* [Text block]:
------------

Legacy effects listed in the Atlanta study emphasized three categories: facilities, media exposure for Atlanta and the state of Georgia, and community benefits. “The longterm beneficial effects on decisions regarding investment, trade, corporate relocation, government spending, convention sites, the location of major sporting events, and vacation plans will likely be among the most enduring, yet statistically untraceable, legacies of the Games” (Humphreys and Hummer 1995, p. 6).

The study also claims, “world-class facilities will be among the most enduring legacies of hosting the 1996 Olympics” (Humphreys and Hummer 1995, p. 4). The facilities noted by the study include the Horse Park, Shooting Range Complex, and Rowing Center; none of which are likely to be heavily used after the Games. The primary facility, Olympic Stadium, became the new home stadium for Atlanta Braves baseball. Instead of providing a venue of high quality and instant historical significance for future track athletes, the stadium now serves as yet another chapter in the story of public subsidies for professional sports teams. Overall, Baade and Matheson (2002) found “only 31 percent of the ACOG expenditures were in areas that could reasonable be expected to provide a measurable economic legacy” (p. 30).

------------

* [Extracted information]:
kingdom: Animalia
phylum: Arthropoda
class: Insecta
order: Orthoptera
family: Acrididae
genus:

------------

* [Direction 1]: Which kinds of decisions does the passage on the 1996 Atlanta Olympics' legacy say the Games will likely affect in a lasting, beneficial way?
* [Direction 2]: Proceed with the passage on the 1996 Atlanta Olympics' economic legacy, picking up from its final sentence.

* [Written reply 1]: Investment, trade, corporate relocation, government spending, convention sites, the location of major sporting events, vacation plans

* [Written reply 2]:
Atlanta’s media exposure from the Olympics was not all positive. Traffic problems were oft-cited during the first week, but then overshadowed by the Centennial Park bombing. “As a result of the traffic congestion, administrative problems, security breaches and over-commercialization, Atlanta did not receive the kind of media attention it would ideally have liked” (Essex and Chalkey 1998, p. 194).

Salt Lake City (Winter 2002)

The State of Utah included expected migration in its economics impact study of the 2002 Winter Games in Salt Lake City. The relationship between jobs and population growth was not lost on those who prepared Utah’s economic impact report. In fact the job growth projections were used to estimate the population growth “based on the historical relationship between job growth and population growth” (p. 15). What was lost is that job creation is not necessarily a net benefit to the current residents of Utah if population growth absorbs the jobs.

Table 4 shows population and employment impacts from 1996 to March of 2002. There are roughly three new jobs available for every four migrants into Utah during this period, and about eleven jobs for every ten migrants between the ages of 18 and 65. Migrants of working age are projected to be slightly less than the number of new jobs created. If the majority of migrants between the ages of 18 and 65 plan to work, then most of the job creation due to the Olympics is countered by an increase in the labor force. The employment prospects of current residents of Utah improve only slightly.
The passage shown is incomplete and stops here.